Maximum? Hmm... Couple of miles maybe. All depends on slope and how much money you're willing to spend for pipe. We don't have any wells, we have springs because we're on mountain ledge (can't dig) and the furthest spring is about 2,000'. We have a 2" pipe to that one. Others we have 1" pipes. Continuous pipe is better. You can get big reels of it special order - actually pretty cheap. But for just 250' you can buy a 300' section stock off the shelf. I would suggest putting in the largest diameter pipe you can. We didn't bury ours - it just flows to keep unfrozen. See:

http://sugarmtnfarm.com/2012/01/02/water-line-reel/

http://sugarmtnfarm.com/2012/08/06/water-line-pull/

http://sugarmtnfarm.com/2012/12/17/spring-improvement/

The 300' lines can be joined with unions and hose clamps (Stainless Steel) and are small enough to lay by hand. For the big reels a tractor makes it a lot easier.


----------



## homesteader824 (Jul 25, 2013)

Thanks for all the responses. Before asking, I didn't know if anybody had done this before. I finally did find a chart on friction loss and the 1-1/4" pipe sounds like the way to go. A 300 foot roll of poly pipe sounds a lot better than trying to connect a bunch of 10' sections. I'm in southern Missouri, so it will need to be buried to protect from freezing. One plus in running this new line would be that it goes by the garden, so I could install a yard hydrant there in addition to one by the new house.


----------



## fishhead (Jul 19, 2006)

Plus you don't gain friction from all those couplers.

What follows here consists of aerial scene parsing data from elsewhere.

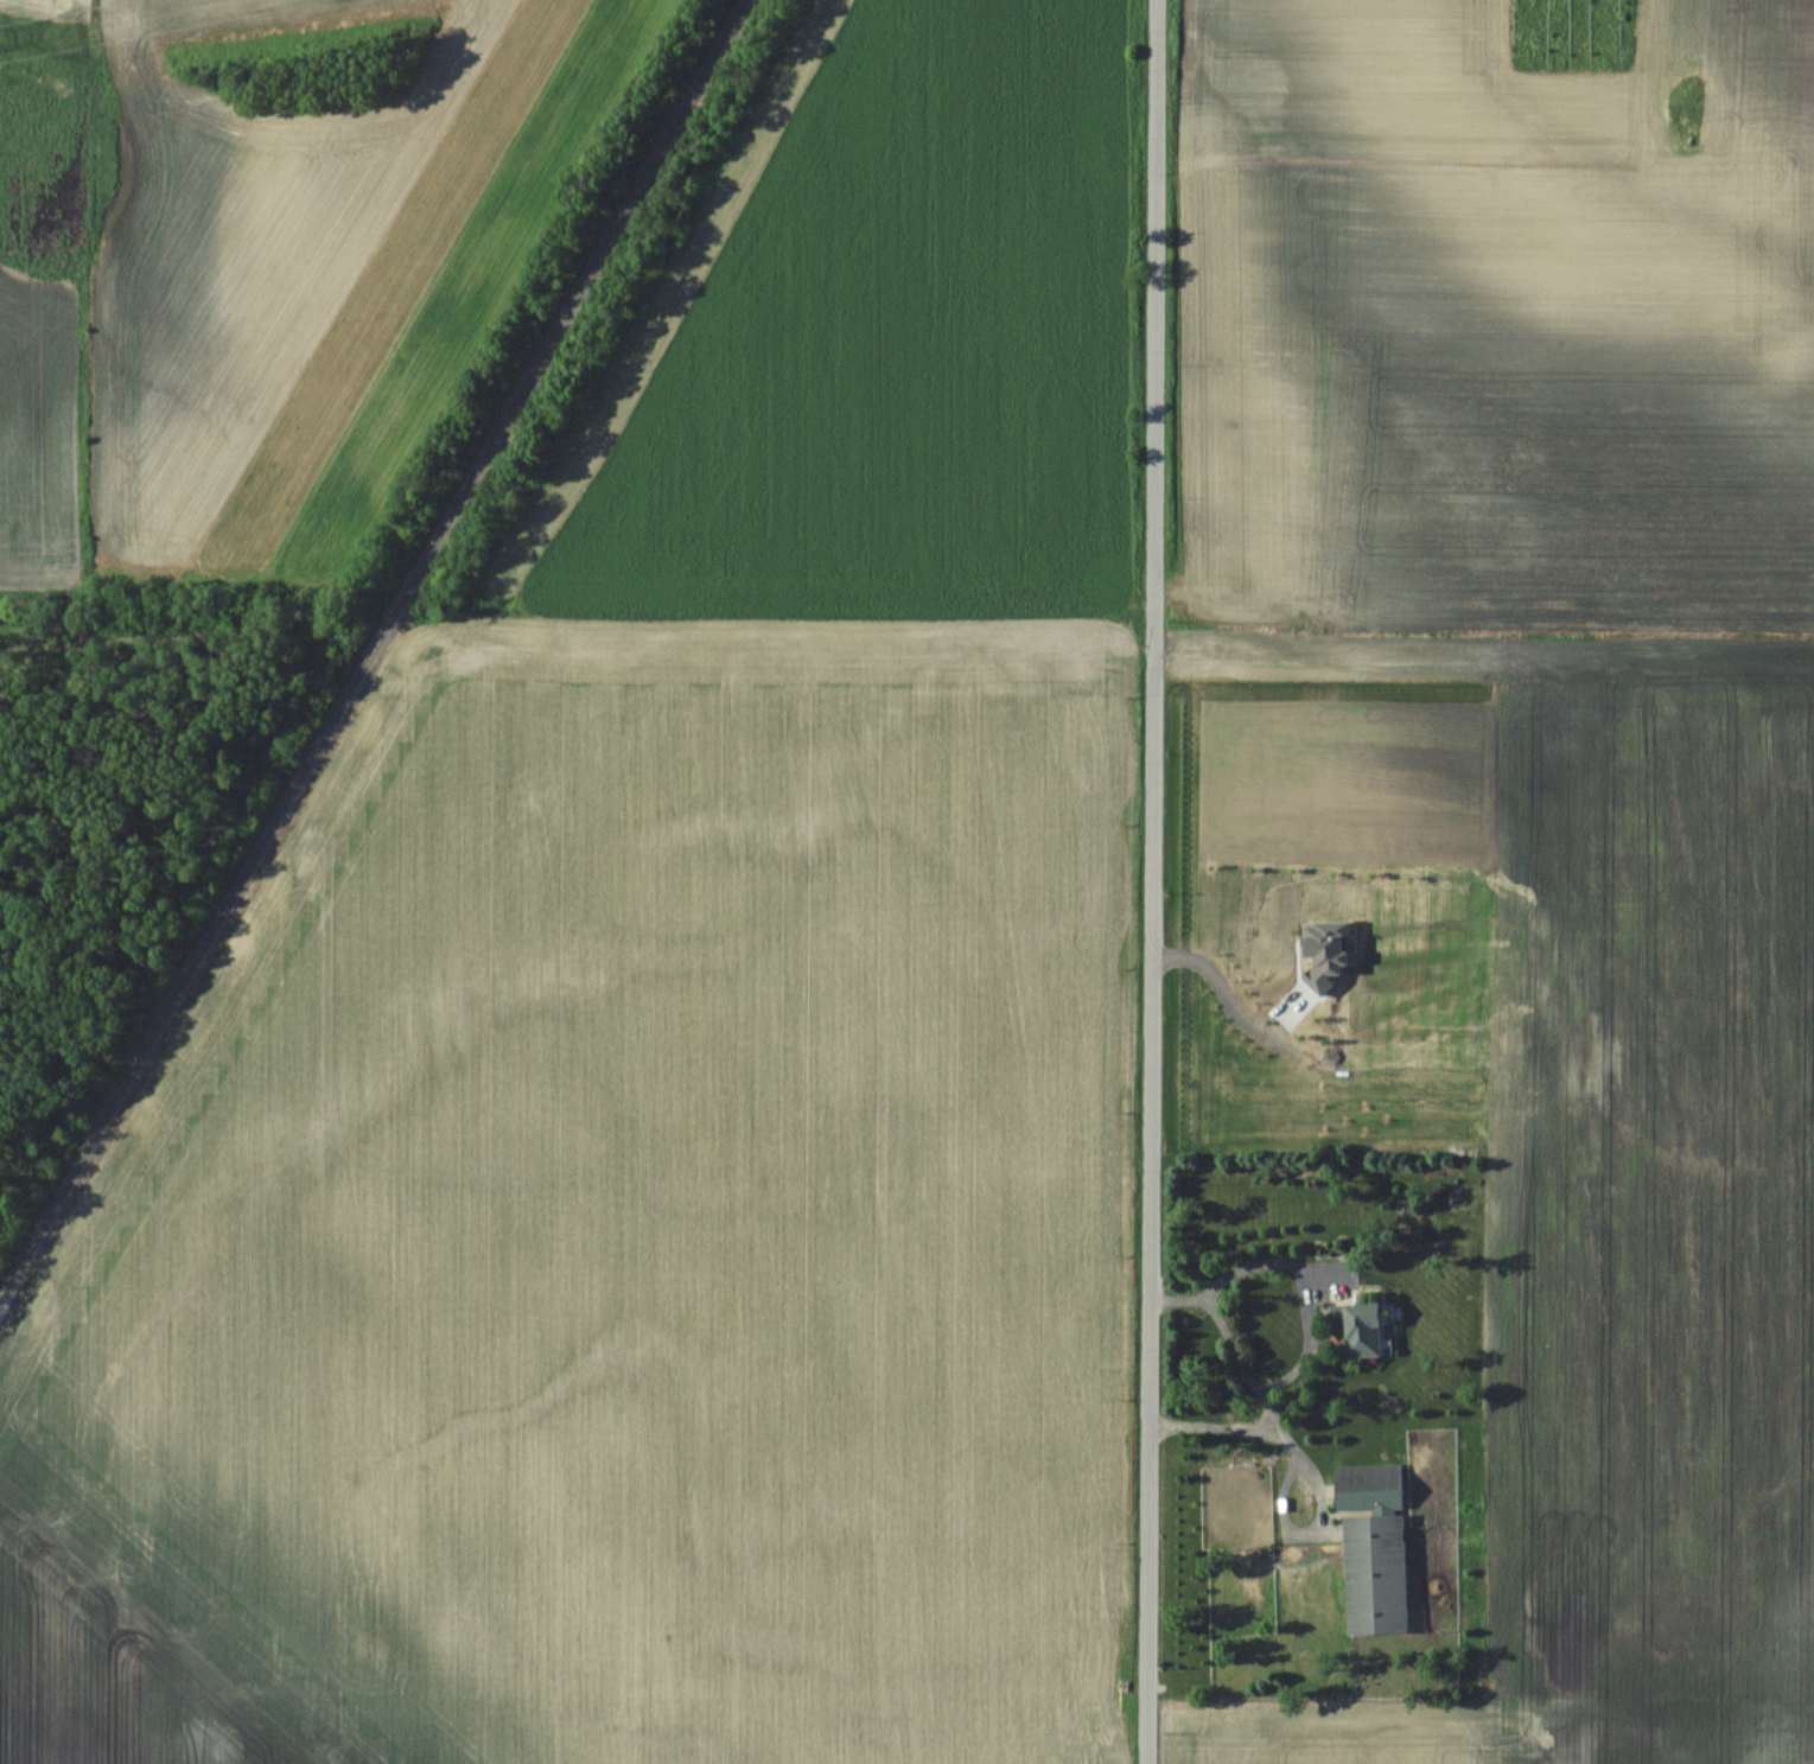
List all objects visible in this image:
railway: (370, 648)
road: (1147, 882)
road: (1264, 1262)
building: (1360, 1328)
road: (1259, 1386)
road: (1321, 1519)
building: (1374, 1549)

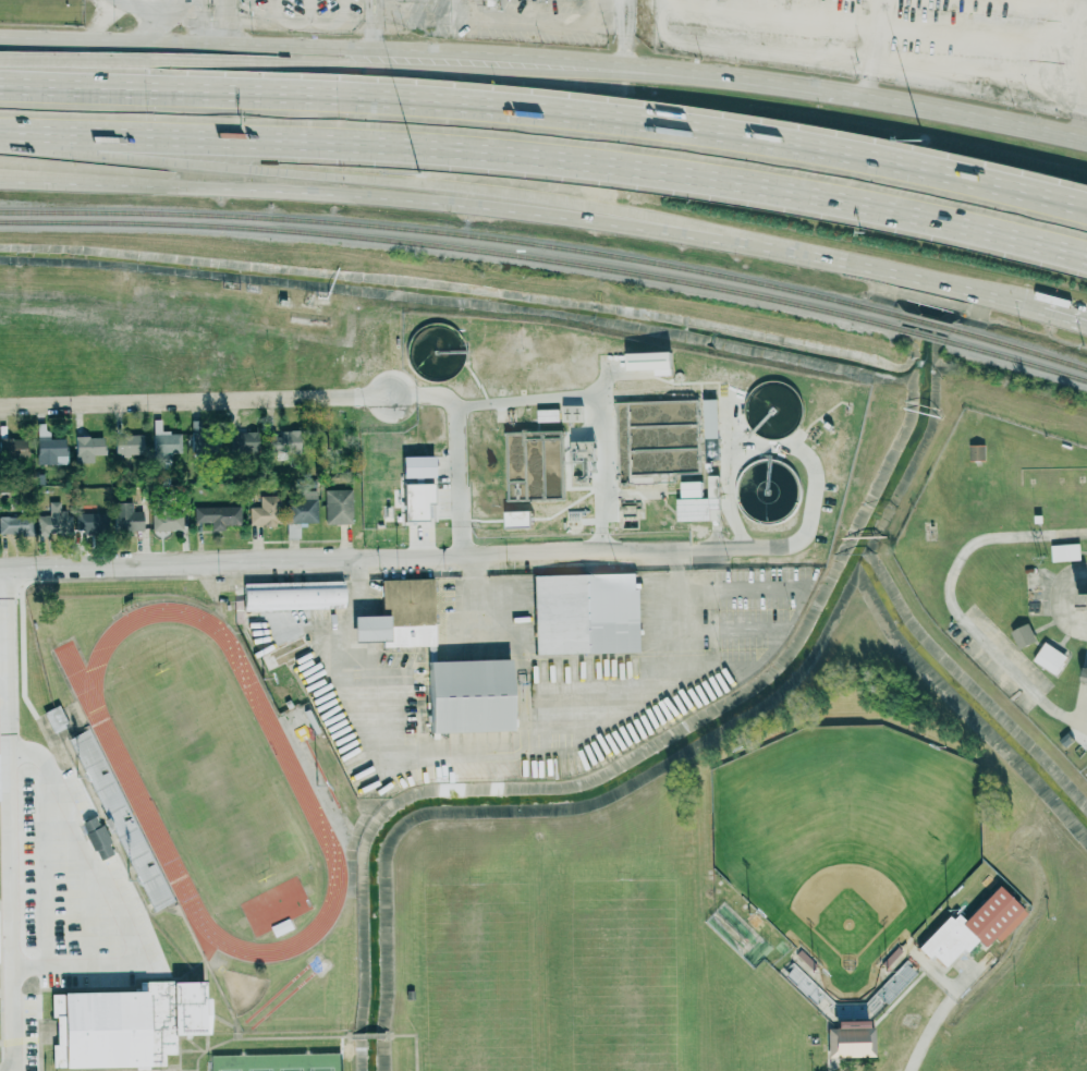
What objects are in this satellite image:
road: (273, 8)
road: (310, 11)
road: (369, 11)
road: (379, 11)
road: (343, 12)
parking lot: (440, 20)
road: (223, 23)
road: (307, 23)
road: (625, 36)
road: (373, 39)
road: (186, 44)
road: (623, 54)
road: (186, 59)
road: (731, 83)
road: (548, 116)
road: (548, 160)
road: (346, 175)
road: (345, 193)
railway: (455, 234)
railway: (454, 247)
road: (867, 265)
road: (1065, 316)
railway: (928, 321)
railway: (927, 334)
building: (379, 344)
railway: (1020, 347)
railway: (1020, 360)
building: (650, 361)
road: (597, 400)
road: (225, 401)
building: (572, 413)
building: (547, 415)
building: (710, 417)
wastewater plant: (624, 429)
building: (241, 439)
building: (163, 442)
building: (47, 445)
building: (128, 445)
building: (13, 447)
building: (87, 448)
building: (977, 452)
building: (581, 462)
building: (417, 466)
road: (457, 477)
building: (416, 499)
building: (700, 504)
building: (338, 506)
building: (265, 511)
building: (301, 512)
building: (217, 515)
building: (126, 517)
building: (166, 519)
building: (54, 521)
building: (93, 523)
building: (16, 524)
building: (519, 524)
building: (1065, 552)
road: (394, 556)
building: (292, 595)
road: (952, 603)
building: (585, 613)
building: (400, 615)
building: (1023, 635)
road: (512, 644)
building: (1050, 657)
building: (1085, 673)
building: (469, 695)
building: (55, 718)
road: (501, 745)
track: (130, 777)
building: (115, 817)
road: (9, 820)
park: (847, 839)
stadium: (854, 867)
building: (972, 926)
road: (938, 974)
building: (894, 986)
road: (938, 1016)
building: (126, 1024)
building: (852, 1040)
park: (278, 1061)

I learned the hard way not to try to get 1 1/2"" polypipe to unroll to quickly. It had too much memory and I ended up kinking it several times in short order.

Best to do it on on a sunny warm day to soften the pipe. I found it best to cut the binding and sort of shake the rolls so they can expand. Then let them rest for 10-25 minutes before making the coils larger. Keep repeating that a few times. If you can let it relax for a day or so.

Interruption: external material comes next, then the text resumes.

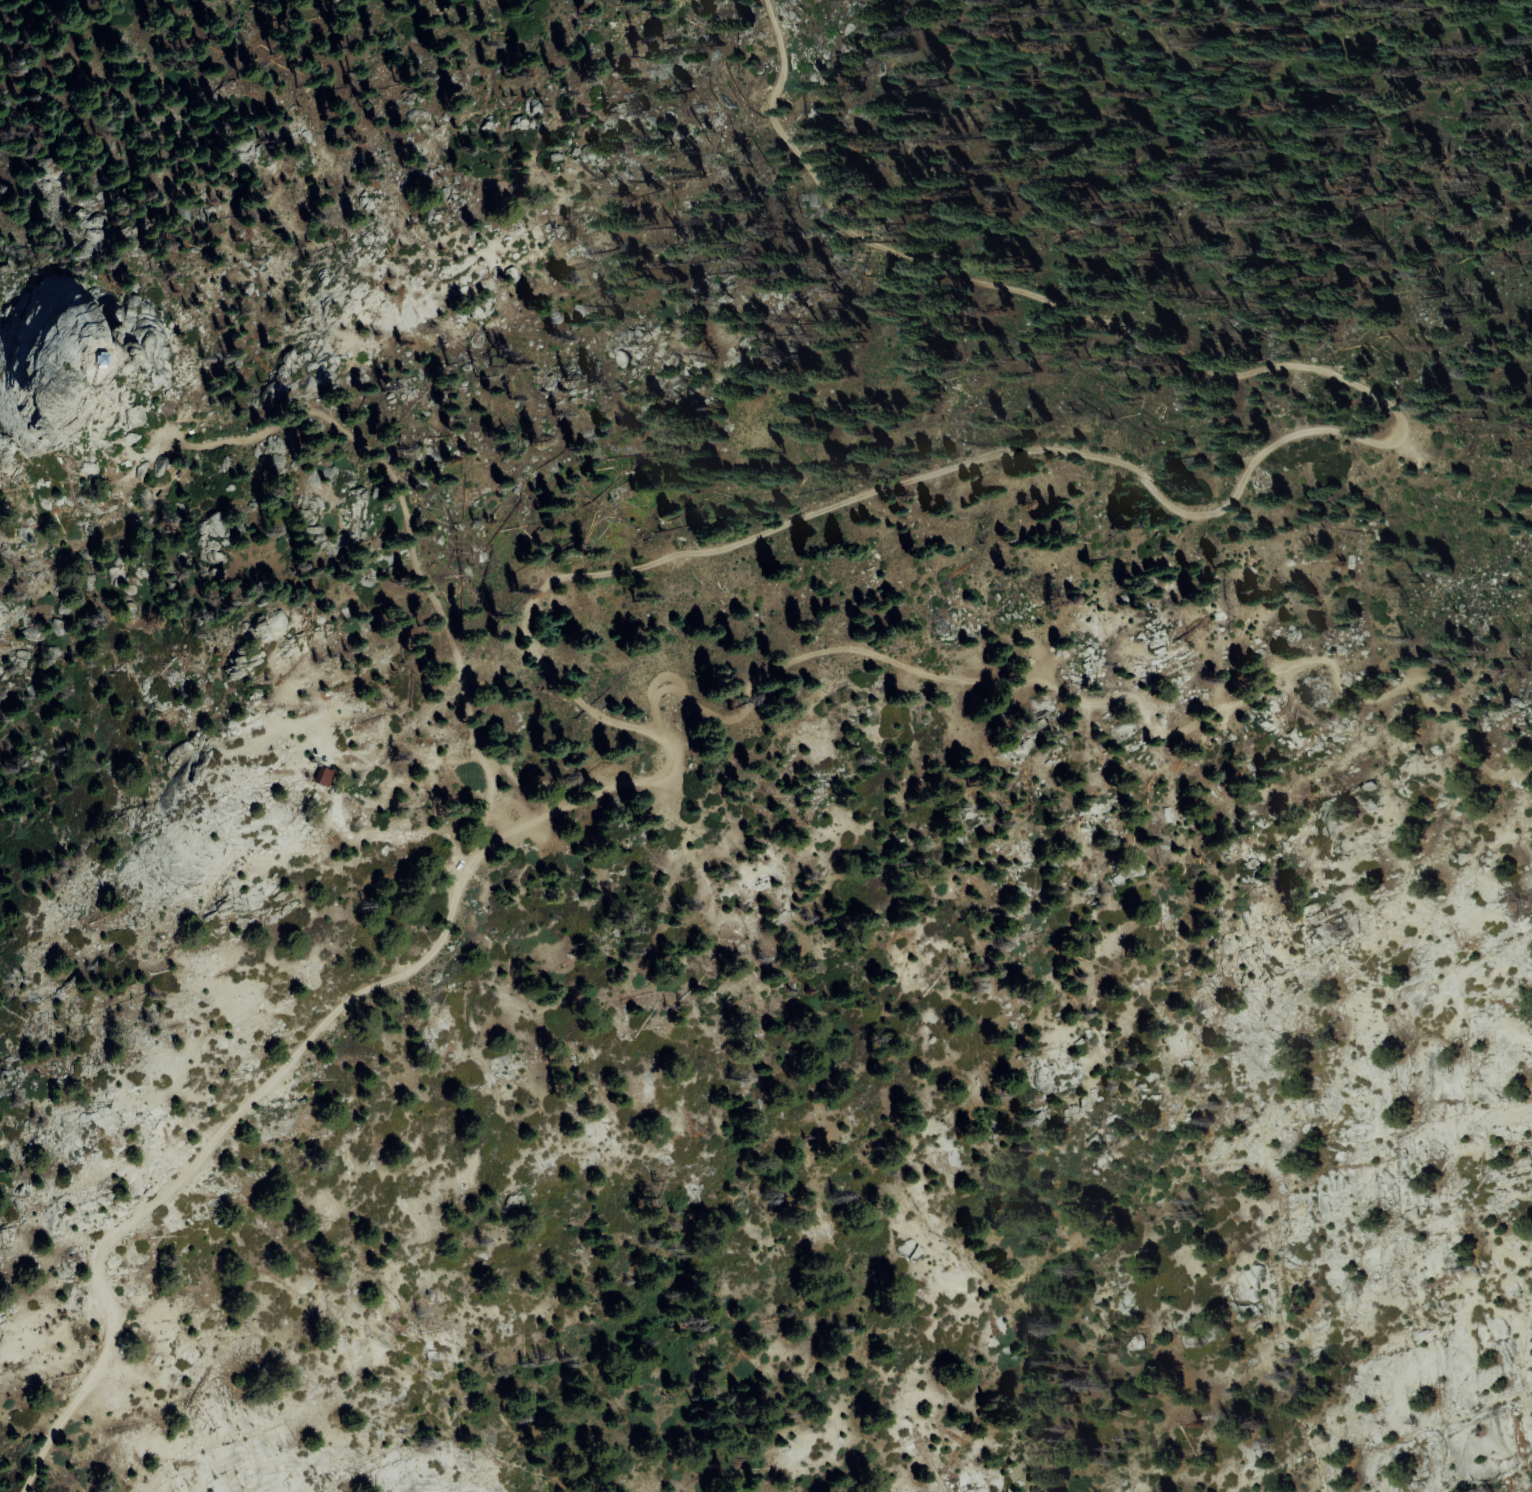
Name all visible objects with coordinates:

Then as you unroll it in the trench keep it buried as close to the rolls as possible to prevent it from raising out of the trench and kinking.


----------



## Darren (May 10, 2002)

I drove 3 T posts in the center of 2" coils of 200# poly. I made up a fitting for the end to hook up the tractor and unwind the coil as I drove away. If you're using poly, I highly recommend the Ford fittings with inserts to avoid leaks in the future. They cost more but that makes it a one and done installation in your lifetime.

I use two spud bars when I back fill small sizes like 1". Put the blunt end down and lean it against the side of the trench so it doesn't fall in. Then I place the remainder of the bedding on top. Usually I can alternatively move the spud bars as I move down the trench to hold the pipe down flat. The two bars forming a V in the picture are the two spud bars. For larger sizes use a concrete block to hold it down.

The wood handled shovel in the second picture was used to hold the plastic pipe off the side of the trench to avoid rocks until the bedding sand was in around the pipe.


----------



## farminghandyman (Mar 4, 2005)

I have pipe that is about 2000 feet to a hydrant, and my windmill pumps 265 up and about 3000 feet horizontally to the storage tank, and up 20 feet in the storage tank, and the tank is about 20 feet above the windmill, 

if you use a reasonable size pipe the pressure drop will be very minimal,

Think about it how far is city water piped? in some locations there is rural water districts that have miles and miles of lines that feed houses and farms,


----------



## ralph perrello (Mar 8, 2013)

1 1/4" pipe from well to house and be precisely sure the wire to the pump (if you are using a submersible pump) is large enough for the distance or you will quickly burn out the pump motor.


----------



## Studhauler (Jul 30, 2011)

Darren said:


> I drove 3 T posts in the center of 2" coils of 200# poly. I made up a fitting for the end to hook up the tractor and unwind the coil as I drove away. If you're using poly, I highly recommend the Ford fittings with inserts to avoid leaks in the future. They cost more but that makes it a one and done installation in your lifetime.
> 
> I use two spud bars when I back fill small sizes like 1". Put the blunt end down and lean it against the side of the trench so it doesn't fall in. Then I place the remainder of the bedding on top. Usually I can alternatively move the spud bars as I move down the trench to hold the pipe down flat. The two bars forming a V in the picture are the two spud bars. For larger sizes use a concrete block to hold it down.
> 
> The wood handled shovel in the second picture was used to hold the plastic pipe off the side of the trench to avoid rocks until the bedding sand was in around the pipe.


I stand on my poly when it is in the trench as I am shoveling a few inches of dirt on top of the pipe.


----------



## Darren (May 10, 2002)

That works. For the easy stuff, I use a 3 pt trencher that cuts too narrow a trench to get your foot in. The trench in the picture was mostly hand dug with the exception of the rock that was removed. That was wide enough to stand on the pipe. The part on the other side of the ravine was much narrower due to the rock. One the steeper slopes, the pipe is often too slippery to stand on.

I move the limestone sand for the bedding with the loader which I can't always get close to the part of the trench I'm working so I need something to hold the pipe down while I'm shoveling the sand. If you look closely at the second picture, you can see 2" poly that was used for a guard pipe through the for two 1" lines. You can just make out a hold down made out of couplings and all thread which was screwed into the rock. The 2" was a bit more difficult to bend and get it to stay in the bottom of the trench. The hold downs worked perfectly.


----------



## ErinP (Aug 23, 2007)

Ours is going to be about 500 feet when all's said and done. :shrug:


----------